TAREFAS PROPOSTAS:
[A] No texto sobre a exposição de Paulo Vanzolini, quais são os verbos que Toni Vanzolini usa para dizer o que esse brasileiro fez em relação a um Brasil bom, diverso e inclusivo?
[B] Atualize o trecho do texto sobre a exposição de Paulo Vanzolini começando em "Em parceria com" e seguindo até "laboratório de zoologia.", com "sala" trocado por "galeria".
[C] Escreva a continuação do texto sobre a exposição de Paulo Vanzolini a partir do ponto em que ele termina.

TEXTO DE ORIGEM:
-- -- --
No centenário de nascimento de Paulo Vanzolini (1924 – 2013), compositor brasileiro responsável por clássicos como Ronda e Volta Por Cima, o Sesc São Paulo apresenta uma imersão na vida do artista, revelando não apenas sua faceta musical, mas também a trajetória do zoólogo de renome internacional.
“A data simbólica do centenário de Paulo Emilio Vanzolini, nosso pai, nos motivou a pensar uma exposição que mostrasse um pouco da pluralidade desse brasileiro que ouviu, traduziu, pesquisou, escreveu, cantou e pensou um Brasil bom, diverso e inclusivo. Que sempre valorizou o conhecimento e a arte, fazendo de ambas seu maior legado. O universo desse personagem interessado e interessante, ‘cientista boêmio’, como bem o definiu Antonio Candido, é o que queremos mostrar nessa exposição”, antecipa Toni Vanzolini.
Sem perder de vista o lado boêmio e artístico do homenageado, a exposição revisita as expedições científicas e as contribuições para a ciência empreendidas como herpetólogo, especializado no estudo de répteis e anfíbios. O Sesc Ipiranga como espaço para a exposição possui um simbolismo especial: a proximidade com o Museu de Zoologia da Universidade de São Paulo (MZUSP), onde Paulo Vanzolini trabalhou por cinco décadas – três destas, como diretor.
“Algumas figuras são incontornáveis na história de uma cidade, de um país. Algumas chegam a ser incontornáveis até no planeta. É o caso do nosso homenageado nessa exposição, Paulo Vanzolini, que completaria 100 anos este ano e que passou a maior parte da sua vida aqui do lado do Sesc Ipiranga, dirigindo o Museu de Zoologia da USP, sua casa. Ou uma de suas casas, já que se sentia perfeitamente integrado à paisagem numa picada na floresta, no seu laboratório ou no boteco, entre músicos ou entre os maiores intelectuais da sua época”, destaca Daniela Thomas. “Homem ímpar, de uma inteligência sobrenatural, uma inventividade que produziu versos inesquecíveis como ‘reconhece a queda e não desanima, levanta, sacode a poeira, dá a volta por cima’ e teorias revolucionárias na zoologia, e de uma determinação quase autoritária, características que fizeram dele essa potência realizadora que celebramos agora”.
Em parceria com o Museu de Zoologia da USP, a exposição exibe ao público 51 exemplares conservados de espécies animais identificadas e catalogadas por Vanzolini. Esses espécimes, emprestados pelo Museu ao Sesc, estão em destaque em uma sala que recria um laboratório de zoologia.
-- -- --
REGISTROS LISTADOS:
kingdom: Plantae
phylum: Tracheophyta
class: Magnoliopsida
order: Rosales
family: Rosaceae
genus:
-- -- --
LISTA DE RESPOSTAS:
[A] ouviu, traduziu, pesquisou, escreveu, cantou, pensou

[B]
Em parceria com o Museu de Zoologia da USP, a exposição exibe ao público 51 exemplares conservados de espécies animais identificadas e catalogadas por Vanzolini. Esses espécimes, emprestados pelo Museu ao Sesc, estão em destaque em uma galeria que recria um laboratório de zoologia.

[C]
Cinco salas temáticas revelam a trajetória multifacetada de Vanzolini, abrangendo mais de meio século de pesquisa. A exposição destaca suas célebres expedições amazônicas e as conexões entre arte e ciência que ele promoveu. Documentos, fotografias e vídeos oferecem um vislumbre dos bastidores das descobertas marcantes do “cientista boêmio”, apelido carinhosamente atribuído por Antonio Cândido, sociólogo e crítico literário, no encarte do disco Acerto de Contas de Paulo Vanzolini (2002). Esta compilação apresenta 52 composições do cientista, interpretadas por renomados artistas como Chico Buarque, Paulinho da Viola e Martinho da Vila.
No percurso expositivo, ilustrações de Alice Tassara guiam os visitantes pela trajetória de Vanzolini, em uma cronologia biográfica que destaca aspectos de sua formação acadêmica e seu círculo de amizades com intelectuais, artistas e ícones da música popular brasileira.
O que encontrar na exposição 100 anos de Paulo Vanzolini, o cientista boêmio
Confira a seguir detalhes sobre os espaços que compõem a exposição espalhados pelo Sesc Ipiranga.
Sala Laboratório
O espaço é uma reprodução de um laboratório que retrata o cotidiano do zoólogo, destacando as etapas dos processos de sistematização. Na mesa de trabalho estão dispostos instrumentos como microscópios, além de um painel que elucida aspectos da Teoria dos Refúgios. A sala também reúne as espécies emprestadas pelo Museu de Zoologia da USP, apresentadas em um painel com cubos giratórios que identificam e contextualizam cada uma delas. Ilustrações de Gabriela Dássio complementam o ambiente, enriquecendo a experiência visual dos visitantes.
Sala Expedição Amazônia
Uma instalação sonora e visual imersiva projetada para simular uma caminhada pela floresta amazônica, enriquecida pelas ilustrações de Danilo Zamboni, que capturam a riqueza da biodiversidade do bioma. A experiência busca dimensionar a grandiosidade da fauna e flora amazônicas. Nas paredes do ambiente, o visitante encontra uma variedade de informações detalhadas sobre a biodiversidade da região, dados preocupantes sobre desmatamento e uma reflexão sobre a importância crucial da Amazônia para o equilíbrio do planeta.
Sala A Bordo do Garbe
O espaço convida o público a mergulhar no universo de múltiplos interesses e aventuras de Vanzolini, entrelaçando ciência, arte e cultura.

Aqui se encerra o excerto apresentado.